It was a performance to match some supercars but it looked just like a coupe.
In the world of pony-cars, the Camaro had its place and its retro-design was a hit from the moment it showed up on the market with its first generation in 2010. But the second generation with the ZL1 version was a true-blood sports car.
From the outside, there were not too many features that could tell the difference. But a second look will show some attention to the aerodynamic details. The car had been tested over 100 hours in the wind-tunnel to adjust the already aerodynamic shape of the Camaro. There was a new hood, with carbon fiber inserts and heat extractors and additional changes that included a larger front splitter, wider front fenders, and a wing-style rear spoiler.

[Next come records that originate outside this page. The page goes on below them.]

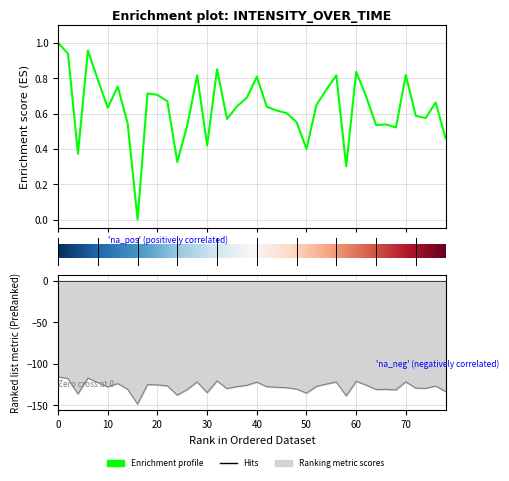

What is the maximum value shown in the chart?

1.0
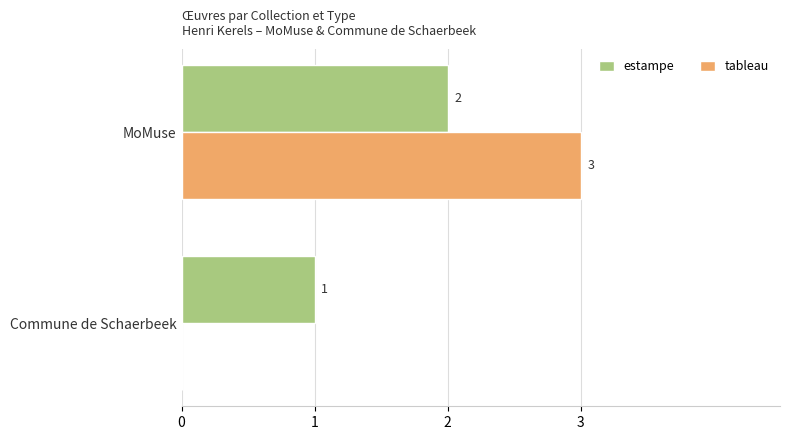

At which category is the sum across all series the highest?

MoMuse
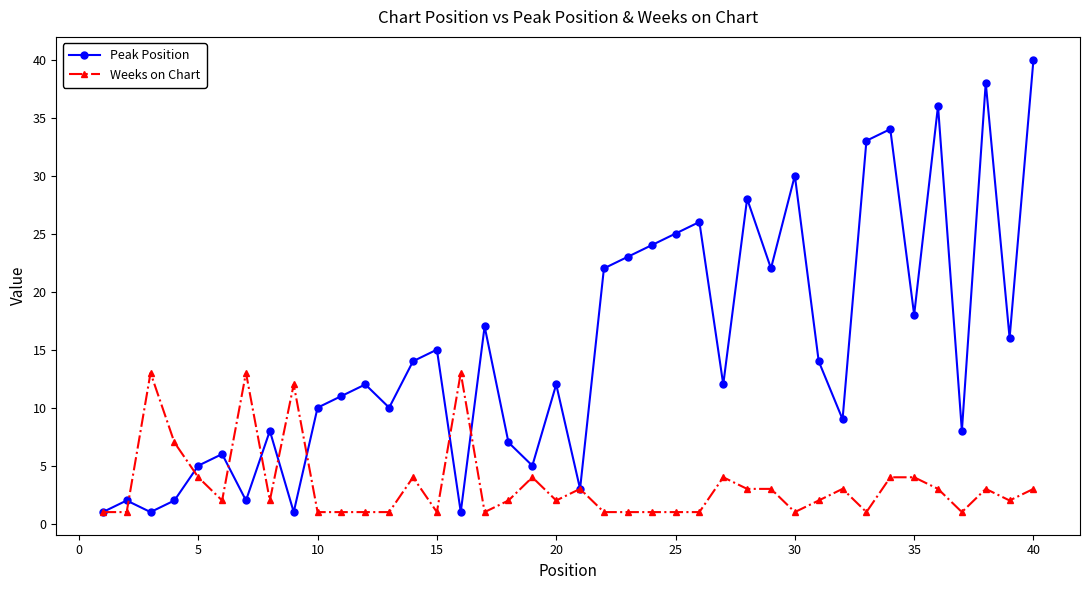

How many interior local peaks does the Peak Position series have?

13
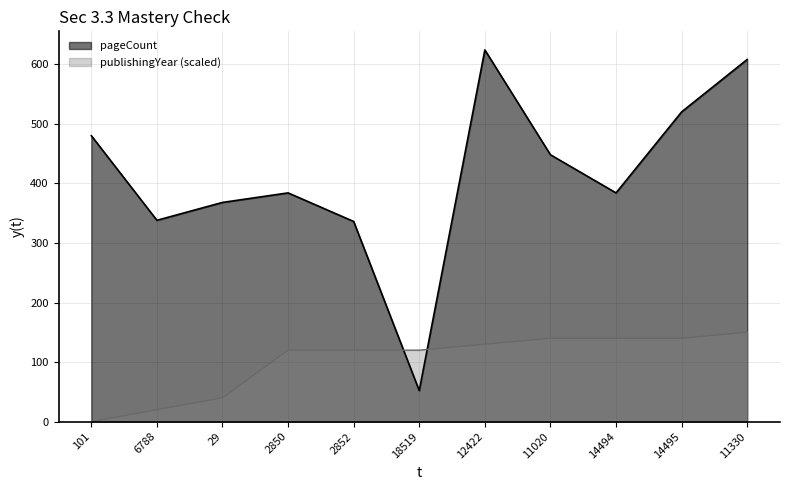

True or false: the data shows 300 at 11020.

False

Since the car was designed for high-speed, the interior was fitted accordingly. It featured Recaro sport-bucket seats with great lateral support. The infotainment unit received new features that could record a lap not only as a graphic but as a video through the on-board camera. When the car was in race-mode and the manual program for the transmission was engaged, a shift-light would be shown on the head-up display.
But there is no doubt that the most important part was under the hood. A 6.2-liter supercharged engine offered 640 hp. It was mated to a standard 6-speed manual transmission or, as an option a 10-speed automatic, which was jointly developed with Ford. And the final result was a serious, fast car. And unlike some muscle-cars, the Camaro could turn and turn fast.